ASSIGNED TASK - Find the line with "-- výrobu respirátorů" in the entries below, then reproduce it and every line after it down to and including the line with "Nicméně, z důvodů", exactly.

RECORDED DATA -
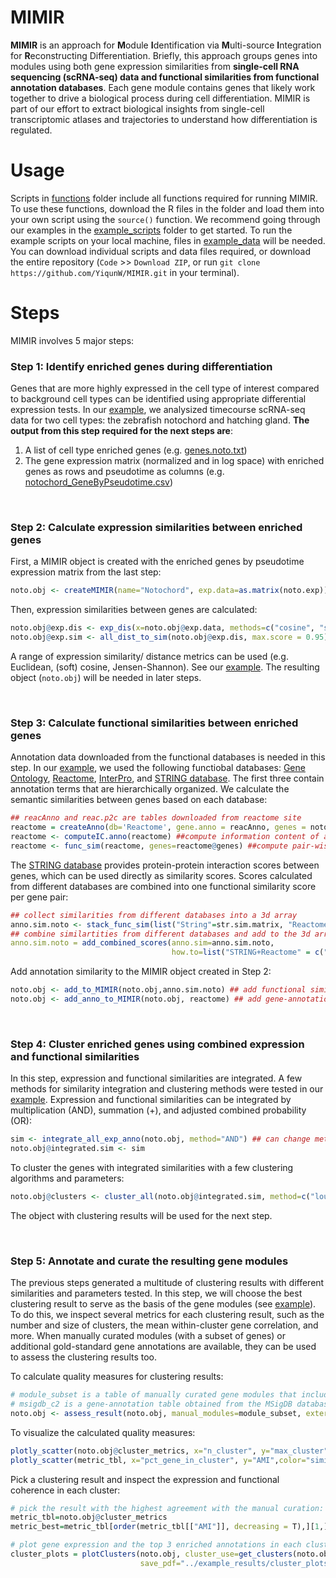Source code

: # MIMIR
**MIMIR** is an approach for **M**odule **I**dentification via **M**ulti-source **I**ntegration for **R**econstructing Differentiation. Briefly, this approach groups genes into modules using both gene expression similarities from **single-cell RNA sequencing (scRNA-seq) data and functional similarities from functional annotation databases**. Each gene module contains genes that likely work together to drive a biological process during cell differentiation. MIMIR is part of our effort to extract biological insights from single-cell transcriptomic atlases and trajectories to understand how differentiation is regulated.

# Usage
Scripts in [functions](https://github.com/YiqunW/MIMIR/tree/main/functions) folder include all functions required for running MIMIR. To use these functions, download the R files in the folder and load them into your own script using the `source()` function. We recommend going through our examples in the [example_scripts](https://github.com/YiqunW/MIMIR/tree/main/example_scripts) folder to get started. To run the example scripts on your local machine, files in [example_data](https://github.com/YiqunW/MIMIR/tree/main/example_data) will be needed. You can download individual scripts and data files required, or download the entire repository (`Code` >> `Download ZIP`, or run `git clone https://github.com/YiqunW/MIMIR.git` in your terminal). 

# Steps
MIMIR involves 5 major steps:

### Step 1: Identify enriched genes during differentiation
Genes that are more highly expressed in the cell type of interest compared to background cell types can be identified using appropriate differential expression tests. In our [example](https://github.com/YiqunW/MIMIR/blob/main/example_scripts/step1_Identify_Enriched_Genes.md), we analysized timecourse scRNA-seq data for two cell types: the zebrafish notochord and hatching gland. **The output from this step required for the next steps are**:
1. A list of cell type enriched genes (e.g. [genes.noto.txt](https://github.com/YiqunW/MIMIR/blob/main/example_results/genes.noto.txt))
2. The gene expression matrix (normalized and in log space) with enriched genes as rows and pseudotime as columns (e.g. [notochord_GeneByPseudotime.csv](https://github.com/YiqunW/MIMIR/blob/main/example_data/notochord_GeneByPseudotime.csv))

&nbsp;
&nbsp;
### Step 2: Calculate expression similarities between enriched genes
First, a MIMIR object is created with the enriched genes by pseudotime expression matrix from the last step:
```r
noto.obj <- createMIMIR(name="Notochord", exp.data=as.matrix(noto.exp))
```
Then, expression similarities between genes are calculated:
```r
noto.obj@exp.dis <- exp_dis(x=noto.obj@exp.data, methods=c("cosine", "soft_cosine", "euclidean", "JS"))
noto.obj@exp.sim <- all_dist_to_sim(noto.obj@exp.dis, max.score = 0.95)
```
A range of expression similarity/ distance metrics can be used (e.g. Euclidean, (soft) cosine, Jensen-Shannon). See our [example](https://github.com/YiqunW/MIMIR/blob/main/example_scripts/step2_Calculate_expression_similarities.md). The resulting object (`noto.obj`) will be needed in later steps. 

&nbsp;
&nbsp;
### Step 3: Calculate functional similarities between enriched genes
Annotation data downloaded from the functional databases is needed in this step. In our [example](https://github.com/YiqunW/MIMIR/blob/main/example_scripts/step3_Calculate_functional_similarities.md), we used the following functiobal databases: [Gene Ontology](https://geneontology.org/), [Reactome](https://reactome.org/), [InterPro](https://www.ebi.ac.uk/interpro/), and [STRING database](https://string-db.org/cgi/download?sessionId=bykC2Can3gR6). The first three contain annotation terms that are hierarchically organized. We calculate the semantic similarities between genes based on each database:
```r
## reacAnno and reac.p2c are tables downloaded from reactome site
reactome = createAnno(db='Reactome', gene.anno = reacAnno, genes = noto.genes, bg.genes = background.genes,  hierarchy.df=reac.p2c)
reactome <- computeIC.anno(reactome) ##compute information content of annotations
reactome <- func_sim(reactome, genes=reactome@genes) ##compute pair-wise functional similarities between genes
```
The [STRING database](https://string-db.org/cgi/download?sessionId=bykC2Can3gR6) provides protein-protein interaction scores between genes, which can be used directly as similarity scores. Scores calculated from different databases are combined into one functional similarity score per gene pair:
```r
## collect similarities from different databases into a 3d array
anno.sim.noto <- stack_func_sim(list("String"=str.sim.matrix, "Reactome"=reactome@similarity, genes_use=noto.genes)
## combine similartities from different databases and add to the 3d array
anno.sim.noto = add_combined_scores(anno.sim=anno.sim.noto, 
                                    how.to=list("STRING+Reactome" = c("STRING", "Reactome")), add=T)
```
Add annotation similarity to the MIMIR object created in Step 2:
```r
noto.obj <- add_to_MIMIR(noto.obj,anno.sim.noto) ## add functional similarities
noto.obj <- add_anno_to_MIMIR(noto.obj, reactome) ## add gene-annotation tables
```

&nbsp;
&nbsp;
### Step 4: Cluster enriched genes using combined expression and functional similarities
In this step, expression and functional similarities are integrated. A few methods for similarity integration and clustering methods were tested in our [example](https://github.com/YiqunW/MIMIR/blob/main/example_scripts/step4_Cluster_genes_with_integrated_similarities.md). Expression and functional similarities can be integrated by multiplication (AND), summation (+), and adjusted combined probability (OR):
```r
sim <- integrate_all_exp_anno(noto.obj, method="AND") ## can change method to "+" or "OR"
noto.obj@integrated.sim <- sim
```
To cluster the genes with integrated similarities with a few clustering algorithms and parameters:
```r
noto.obj@clusters <- cluster_all(noto.obj@integrated.sim, method=c("louvain","infomap","leiden"), leiden_iter=50, leiden_res=c(2,4,6,8))
```
The object with clustering results will be used for the next step.

&nbsp;
&nbsp;
### Step 5: Annotate and curate the resulting gene modules
The previous steps generated a multitude of clustering results with different similarities and parameters tested. In this step, we will choose the best clustering result to serve as the basis of the gene modules (see [example](https://github.com/YiqunW/MIMIR/blob/main/example_scripts/step5_Check_clustering_results.md)). To do this, we inspect several metrics for each clustering result, such as the number and size of clusters, the mean within-cluster gene correlation, and more. When manually curated modules (with a subset of genes) or additional gold-standard gene annotations are available, they can be used to assess the clustering results too.

To calculate quality measures for clustering results:
```r
# module_subset is a table of manually curated gene modules that included a subset of noto.genes
# msigdb_c2 is a gene-annotation table obtained from the MSigDB database
noto.obj <- assess_result(noto.obj, manual_modules=module_subset, external_db_tbl=msigdb_c2)
```

To visualize the calculated quality measures:
```r
plotly_scatter(noto.obj@cluster_metrics, x="n_cluster", y="max_cluster",color="similarity_mode", hover_text = "similarity")
plotly_scatter(metric_tbl, x="pct_gene_in_cluster", y="AMI",color="similarity_mode") 
```

Pick a clustering result and inspect the expression and functional coherence in each cluster:
```r
# pick the result with the highest agreement with the manual curation:
metric_tbl=noto.obj@cluster_metrics
metric_best=metric_tbl[order(metric_tbl[["AMI"]], decreasing = T),][1,] 

# plot gene expression and the top 3 enriched annotations in each cluster
cluster_plots = plotClusters(noto.obj, cluster_use=get_clusters(noto.obj, metric_best), exp_use="smoothed.exp", 
                             save_pdf="../example_results/cluster_plots1.pdf") 
```
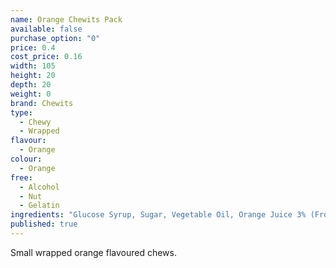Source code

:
 ```yaml
---
name: Orange Chewits Pack
available: false
purchase_option: "0"
price: 0.4
cost_price: 0.16
width: 105
height: 20
depth: 20
weight: 0
brand: Chewits
type: 
  - Chewy
  - Wrapped
flavour: 
  - Orange
colour: 
  - Orange
free: 
  - Alcohol
  - Nut
  - Gelatin
ingredients: "Glucose Syrup, Sugar, Vegetable Oil, Orange Juice 3% (From Concentrate), Lactic Acid, Egg White, Citric Acid, Hydrolysed Rice Protein, Natural Flavouring, Colour: Paprika Extract"
published: true
---
```

Small wrapped orange flavoured chews.
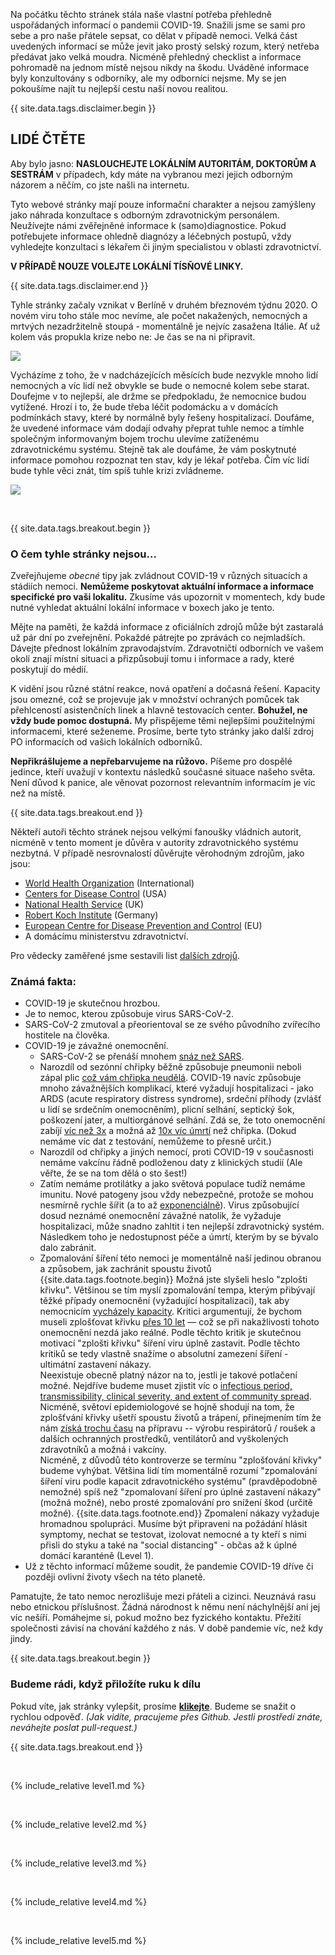 Na počátku těchto stránek stála naše vlastní potřeba přehledně uspořádaných informací o pandemii COVID-19. Snažili jsme se sami pro sebe a pro naše přátele sepsat, co dělat v případě nemoci. Velká část uvedených informací se může jevit jako prostý selský rozum, který netřeba předávat jako velká moudra. Nicméně přehledný checklist a informace pohromadě na jednom místě nejsou nikdy na škodu. Uváděné informace byly konzultovány s odborníky, ale my odborníci nejsme. My se jen pokoušíme najít tu nejlepší cestu naší novou realitou. 

{{ site.data.tags.disclaimer.begin }}

## LIDÉ ČTĚTE

Aby bylo jasno: **NASLOUCHEJTE LOKÁLNÍM AUTORITÁM, DOKTORŮM A SESTRÁM** v případech, kdy máte na vybranou mezi jejich odborným názorem a něčím, co jste našli na internetu.

Tyto webové stránky mají pouze informační charakter a nejsou zamýšleny jako náhrada konzultace s odborným zdravotnickým personálem. 
Neužívejte námi zvěřejněné informace k (samo)diagnostice. Pokud potřebujete informace ohledně diagnózy a léčebných postupů, vždy vyhledejte konzultaci s lékařem či jiným specialistou v oblasti zdravotnictví. 


**V PŘÍPADĚ NOUZE VOLEJTE LOKÁLNÍ TÍSŇOVÉ LINKY.**

{{ site.data.tags.disclaimer.end }}

Tyhle stránky začaly vznikat v Berlíně v druhém březnovém týdnu 2020. O novém viru toho stále moc nevíme, ale počet nakažených, nemocných a mrtvých nezadržitelně stoupá - momentálně je nejvíc zasažena Itálie. Ať už kolem vás propukla krize nebo ne: Je čas se na ni připravit. 

![](/images/virus.png)

Vycházíme z toho, že v nadcházejících měsících bude nezvykle mnoho lidí nemocných a víc lidí než obvykle se bude o nemocné kolem sebe starat. Doufejme v to nejlepší, ale držme se předpokladu, že nemocnice budou vytížené. Hrozí i to, že bude třeba léčit podomácku a v domácích podmínkách stavy, které by normálně byly řešeny hospitalizací. Doufáme, že uvedené informace vám dodají odvahy přeprat tuhle nemoc a tímhle společným informovaným bojem trochu ulevíme zatíženému zdravotnickému systému. Stejně tak ale doufáme, že vám poskytnuté informace pomohou rozpoznat ten stav, kdy je lékař potřeba. Čím víc lidí bude tyhle věci znát, tím spíš tuhle krizi zvládneme. 


[![](/images/treat-at-home.png)](https://www.statnews.com/2020/03/21/coronavirus-plea-from-italy-treat-patients-at-home/)

&nbsp;

{{ site.data.tags.breakout.begin }}

### O čem tyhle stránky nejsou...

Zveřejňujeme *obecné* tipy jak zvládnout COVID-19 v různých situacích a stádiích nemoci. **Nemůžeme poskytovat aktuální informace a informace specifické pro vaši lokalitu.**
Zkusíme vás upozornit v momentech, kdy bude nutné vyhledat aktuální lokální informace v boxech jako je tento. 

Mějte na paměti, že každá informace z oficiálních zdrojů může být zastaralá už pár dní po zveřejnění. Pokaždé pátrejte po zprávách co nejmladších. Dávejte přednost lokálním zpravodajstvím. Zdravotničtí odborních ve vašem okolí znají místní situaci a přizpůsobují tomu i informace a rady, které poskytují do médií. 

K vidění jsou různé státní reakce, nová opatření a dočasná řešení. Kapacity jsou omezné, což se projevuje jak v množství ochraných pomůcek tak přehlceností asistenčních linek a hlavně testovacích center. **Bohužel, ne vždy bude pomoc dostupná.** My přispějeme těmi nejlepšími použitelnými informacemi, které seženeme. Prosíme, berte tyto stránky jako další zdroj PO informacích od vašich lokálních odborníků. 

**Nepřikrášlujeme a nepřebarvujeme na růžovo.** Píšeme pro dospělé jedince, kteří uvažují v kontextu následků současné situace našeho světa. Není důvod k panice, ale věnovat pozornost relevantním informacím je víc než na místě. 

{{ site.data.tags.breakout.end }}

Někteří autoři těchto stránek nejsou velkými fanoušky vládních autorit, nicméně v tento moment je důvěra v autority zdravotnického systému nezbytná. V případě nesrovnalostí důvěrujte věrohodným zdrojům, jako jsou: 
* [World Health Organization](https://www.who.int/emergencies/diseases/novel-coronavirus-2019) (International)
* [Centers for Disease Control](https://www.cdc.gov/coronavirus/2019-ncov/index.html) (USA)
* [National Health Service](https://www.nhs.uk/conditions/coronavirus-covid-19/) (UK) 
* [Robert Koch Institute](https://www.rki.de/DE/Content/InfAZ/N/Neuartiges_Coronavirus/nCoV.html) (Germany)
* [European Centre for Disease Prevention and Control](https://www.ecdc.europa.eu/en/novel-coronavirus-china) (EU) 
* A domácímu ministerstvu zdravotnictví.

Pro vědecky zaměřené jsme sestavili list [dalších zdrojů](https://covid-at-home.info/resources). 

### Známá fakta: 

* COVID-19 je skutečnou hrozbou. 
* Je to nemoc, kterou způsobuje virus SARS-CoV-2. 
* SARS-CoV-2 zmutoval a přeorientoval se ze svého původního zvířecího hostitele na člověka. 
* COVID-19 je závažné onemocnění. 
  * SARS-CoV-2 se přenáší mnohem [snáz než SARS](https://www.nature.com/articles/d41586-020-00660-x). 
  * Narozdíl od sezónní chřipky běžně způsobuje pneumonii neboli zápal plic [což vám chřipka neudělá](https://www.lung.org/lung-health-diseases/lung-disease-lookup/pneumonia/what-is-the-connection). COVID-19 navíc způsobuje mnoho závažnějších komplikací, které vyžadují hospitalizaci - jako ARDS (acute respiratory distress syndrome), srdeční příhody (zvlášť u lidí se srdečním onemocněním), plicní selhání, septický šok, poškození jater, a multiorgánové selhání. Zdá se, že toto onemocnění zabíjí [víc než 3x](https://www.who.int/dg/speeches/detail/who-director-general-s-opening-remarks-at-the-media-briefing-on-covid-19---3-march-2020) a možná až [10x víc úmrtí](https://www.reuters.com/video/watch/idOVC4M5QSF) než chřipka. (Dokud nemáme víc dat z testování, nemůžeme to přesně určit.)
  * Narozdíl od chřipky a jiných nemocí, proti COVID-19 v současnosti nemáme vakcínu řádně podloženou daty z klinických studií (Ale věřte, že se na tom dělá o sto šest!) 
  * Zatím nemáme protilátky a jako světová populace tudíž nemáme imunitu. Nové patogeny jsou vždy nebezpečné, protože se mohou nesmírně rychle šířit (a to až [exponenciálně](https://www.youtube.com/watch?v=O133ppiVnWY)). Virus způsobující dosud neznámé onemocnění závažné natolik, že vyžaduje hospitalizaci, může snadno zahltit i ten nejlepší zdravotnický systém. Následkem toho je nedostupnost péče a úmrtí, kterým by se bývalo dalo zabránit. 
  * Zpomalování šíření této nemoci je momentálně naší jedinou obranou a způsobem, jak zachránit spoustu životů {{site.data.tags.footnote.begin}} Možná jste slyšeli heslo "zplošti křivku". Většinou se tím myslí zpomalování tempa, kterým přibývají těžké případy onemocnění (vyžadující hospitalizaci), tak aby nemocnicím [vycházely kapacity](https://www.nytimes.com/article/flatten-curve-coronavirus.html). Kritici argumentují, že bychom museli zplošťovat křivku [přes 10 let](https://medium.com/@joschabach/flattening-the-curve-is-a-deadly-delusion-eea324fe9727) — což se při nakažlivosti tohoto onemocnění nezdá jako reálné. Podle těchto kritik je skutečnou motivací "zplošti křivku" šíření viru úplně zastavit. 
  Podle těchto kritiků se tedy vlastně snažíme o absolutní zamezení šíření - ultimátní zastavení nákazy. <br> Neexistuje obecně platný názor na to, jestli je takové potlačení možné. Nejdříve budeme muset zjistit víc o [infectious period, transmissibility, clinical severity, and extent of community spread](https://www.ncbi.nlm.nih.gov/pubmed/32145768).
Nicméně, světoví epidemiologové se hojně shodují na tom, že zplošťvání křivky ušetří spoustu životů a trápení, přinejmením tím že nám 
 [získá trochu času](https://medium.com/@tomaspueyo/coronavirus-act-today-or-people-will-die-f4d3d9cd99ca) na přípravu 
  -- výrobu respirátorů / roušek a dalších ochranných prostředků, ventilátorů and vyškolených zdravotníků a možná i vakcíny. <br> 
Nicméně, z důvodů této kontroverze se termínu "zplošťování křivky" budeme vyhýbat. Většina lidí tím momentálně rozumí "zpomalování šíření viru podle kapacit zdravotnického systému" (pravděpodobně nemožné) spíš než "zpomalovaní šíření pro úplné zastavení nákazy" (možná možné), nebo prosté zpomalování pro snížení škod (určitě možné). {{site.data.tags.footnote.end}} 
Zpomalení nákazy vyžaduje hromadnou spolupráci. Musíme být připraveni na požádání hlásit symptomy, nechat se testovat, izolovat nemocné a ty kteří s nimi přisli do styku a také na "social distancing" - občas až k úplné domácí karanténě (Level 1).  
* Už z těchto informací můžeme soudit, že pandemie COVID-19 dříve či později ovlivní životy všech na této planetě. 

Pamatujte, že tato nemoc nerozlišuje mezi přáteli a cizinci. Neuznává rasu nebo etnickou příslušnost. Žádná národnost k němu není náchylnější ani jej víc nešíří. Pomáhejme si, pokud možno bez fyzického kontaktu. Přežití společnosti závisí na chování každého z nás. V době pandemie víc, než kdy jindy. 

{{ site.data.tags.breakout.begin }}

### Budeme rádi, když přiložíte ruku k dílu

Pokud víte, jak stránky vylepšit, prosíme [**klikejte**](https://github.com/covid-at-home/covid-at-home.github.io/issues/new). Budeme se snažit o rychlou odpověď. *(Jak vidíte, pracujeme přes Github. Jestli prostředí znáte, neváhejte poslat pull-request.)*


{{ site.data.tags.breakout.end }}

&nbsp; 

{% include_relative level1.md %}

&nbsp; 

{% include_relative level2.md %}

&nbsp; 
 
{% include_relative level3.md %}
            
&nbsp; 
 
{% include_relative level4.md %}
        
&nbsp; 
 
{% include_relative level5.md %}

THE COMPLETED TASK -
  -- výrobu respirátorů / roušek a dalších ochranných prostředků, ventilátorů and vyškolených zdravotníků a možná i vakcíny. <br> 
Nicméně, z důvodů této kontroverze se termínu "zplošťování křivky" budeme vyhýbat. Většina lidí tím momentálně rozumí "zpomalování šíření viru podle kapacit zdravotnického systému" (pravděpodobně nemožné) spíš než "zpomalovaní šíření pro úplné zastavení nákazy" (možná možné), nebo prosté zpomalování pro snížení škod (určitě možné). {{site.data.tags.footnote.end}} 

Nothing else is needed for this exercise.